Wednesday, July 15, 2020

How will this tiger ride end?



A large part of global economic and financial research these days is focused on the burgeoning debt at all levels - government, business and household. The global government debt is now estimated to be 105% of global GDP and is still rising briskly. In the year 2020 itself the global government and private debt burden may increase by US$200trn, approximately 35% of global GDP. According to Bank of International Settlements, the percentage of companies with less than one interest coverage ratio has exploded since the global financial crisis (GFC). This number is witnessing sharp rise in the wake of COVID-19 led economic crisis.
In Indian context also, we have seen sharp rise in fiscal deficit (rise in government debt); corporate debt and household debt. Also, the quality of debt has deteriorated materially at all levels. The ratio of India’s public debt to GDP is expected to scale a new high at the end of FY21 due to record borrowing by the central and state governments and an expected contraction in the country’s gross domestic product (GDP) during the fiscal year.
According to RBI, the combined liabilities of the Centre and the state governments were around Rs 147 trillion or 72.1% of GDP at the end of March 2020. The revenue (and hence the debt servicing capability) of the government has deteriorated as the economic slowdown has led to material fall in tax revenue as well non tax revenue. The lower interest rate for fresh borrowing is helpful, but higher social sector spending is more than neutralizing that benefit.
Indian households had debts worth nearly Rs 43.5 trillion at the end of March this year, up from Rs 6.6 trillion at the end of March 2008 and Rs 19.3 trillion five years ago at the end of FY15. Outstanding retail loans are now equivalent to 21.3 per cent of India’s GDP in FY20, up from 13.2 per cent at the end of March 2008 and 15.5 per cent at the end of March 2015.
Wide spread job losses, wage reduction and poor employment outlook in organized sector has led to higher household debt, at a time when debt servicing capabilities are worsening fast. The fact that personal loans have not seen much reduction in interest rates, makes the situation even worse. In unorganized sector the conditions are much worse. The informal debt is much more expensive and difficult to service.
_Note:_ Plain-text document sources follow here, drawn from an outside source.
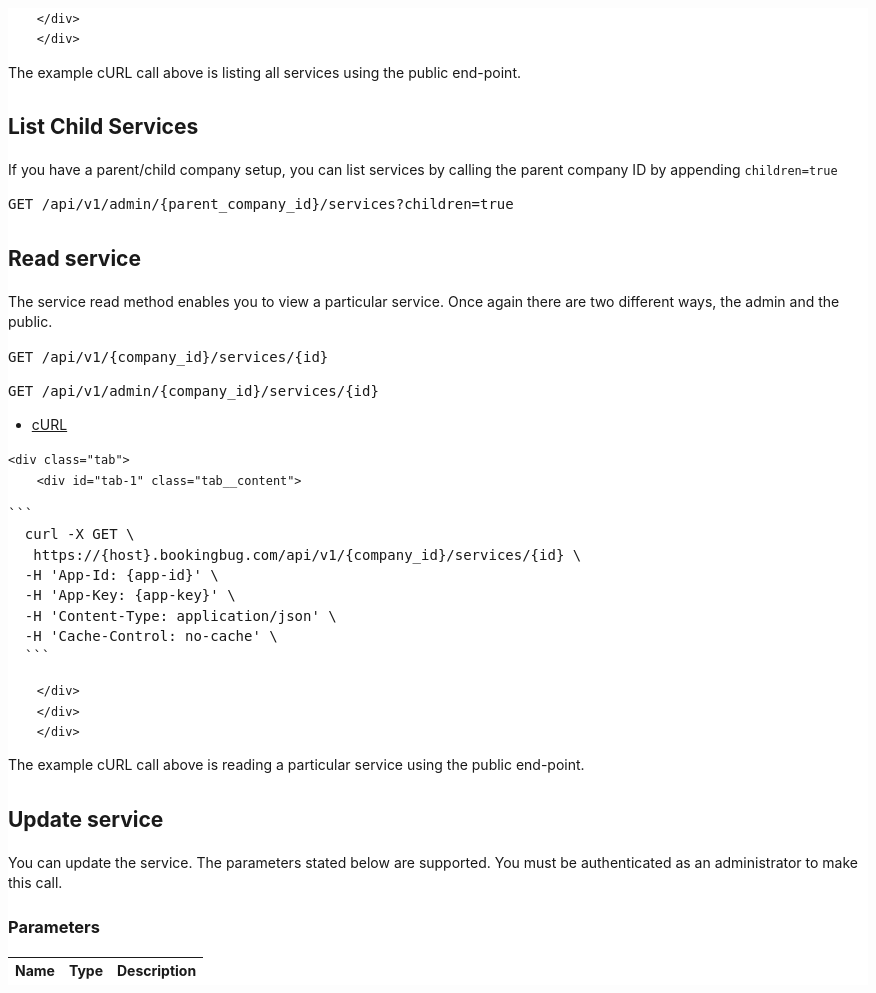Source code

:         </div>
        </div>

The example cURL call above is listing all services using the public end-point.

## List Child Services

If you have a parent/child company setup, you can list services by calling the parent company ID by appending `children=true`

<pre>GET /api/v1/admin/{parent_company_id}/services?children=true</pre>

## Read service

The service read method enables you to view a particular service. Once again there are two different ways, the admin and the public.

<pre>GET /api/v1/{company_id}/services/{id}</pre>
<pre>GET /api/v1/admin/{company_id}/services/{id}</pre>

<div class="tabs">
    <ul class="tabs__menu">
        <li class="current"><a href="#tab-1">cURL</a></li>
        <!-- <li><a href="#tab-2">Sample Response Data</a></li> -->
    </ul>

    <div class="tab">
        <div id="tab-1" class="tab__content">
<pre>
```
  curl -X GET \
   https://{host}.bookingbug.com/api/v1/{company_id}/services/{id} \
  -H 'App-Id: {app-id}' \
  -H 'App-Key: {app-key}' \
  -H 'Content-Type: application/json' \
  -H 'Cache-Control: no-cache' \
  ```
</pre>
        </div>
        </div>
        </div>

The example cURL call above is reading a particular service using the public end-point.

## Update service

You can update the service. The parameters stated below are supported. You must be authenticated as an administrator to make this call.

### Parameters

<table class="pure-table">
    <thead>
        <tr>
            <th>Name</th>
            <th>Type</th>
            <th>Description</th>
        </tr>
    </thead>
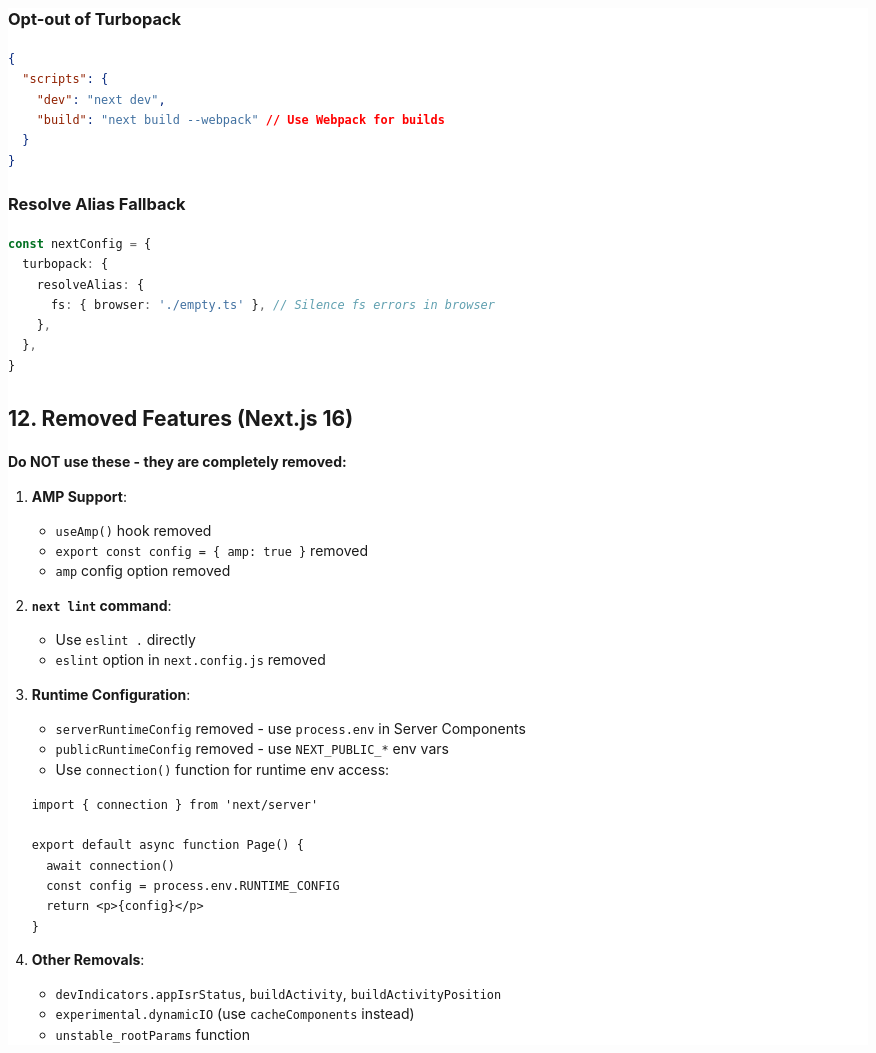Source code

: ### Opt-out of Turbopack

```json filename="package.json"
{
  "scripts": {
    "dev": "next dev",
    "build": "next build --webpack" // Use Webpack for builds
  }
}
```

### Resolve Alias Fallback

```ts filename="next.config.ts"
const nextConfig = {
  turbopack: {
    resolveAlias: {
      fs: { browser: './empty.ts' }, // Silence fs errors in browser
    },
  },
}
```

## 12. Removed Features (Next.js 16)

**Do NOT use these - they are completely removed:**

1. **AMP Support**:
   - `useAmp()` hook removed
   - `export const config = { amp: true }` removed
   - `amp` config option removed

2. **`next lint` command**:
   - Use `eslint .` directly
   - `eslint` option in `next.config.js` removed

3. **Runtime Configuration**:
   - `serverRuntimeConfig` removed - use `process.env` in Server Components
   - `publicRuntimeConfig` removed - use `NEXT_PUBLIC_*` env vars
   - Use `connection()` function for runtime env access:
   ```tsx
   import { connection } from 'next/server'
   
   export default async function Page() {
     await connection()
     const config = process.env.RUNTIME_CONFIG
     return <p>{config}</p>
   }
   ```

4. **Other Removals**:
   - `devIndicators.appIsrStatus`, `buildActivity`, `buildActivityPosition`
   - `experimental.dynamicIO` (use `cacheComponents` instead)
   - `unstable_rootParams` function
The chain effect of the informal debt is much deeper and wider as compared to the formal debt. (see here)
The credit quality of Indian companies has materially deteriorated in FY20. As per the rating agency ICRA, The value of debt downgraded has more than doubled, according to ICRA Ratings Ltd. The disruption from the Covid-19 pandemic is likely to make the things worse. (see here)
In the study of indebtedness, the Japanese model is considered prominently. Japan government is the biggest debtor in the world. It owes more than 230% of GDP of debt. To save the economy from sinking Japan started to balloon its public debt many decades ago, at the expense of economic growth. For past many decades, Japanese economy has failed to register any meaningful growth or inflation. European Union, BoE and USA have also taken the same path in past one decade.
The question that are begging answers are therefore: (a) How this debt will ever be repaid? (b) If the global growth continues to remain low, how the poor and developing economies will bridge the development gap with developed countries and come out of poverty? (c) How the perpetually slow growth will impact the demography, i.e., whether the world will follow the demographic trends of Japan and grow old? (d) What will happen to the commodities based economies and populations in case the global demand for commodities continue to shrink for longer than expected? and (e) Will the digital highways make the geographical boundaries and hence the present concept of "Nationalism" redundant?
I am not an expert on any of these matters and mostly incompetent to satisfy these inquisitions. Nonetheless, since the questions have come to my mind, I will certainly try to seek some answers. I will be happy to share my thoughts with the readers in later posts.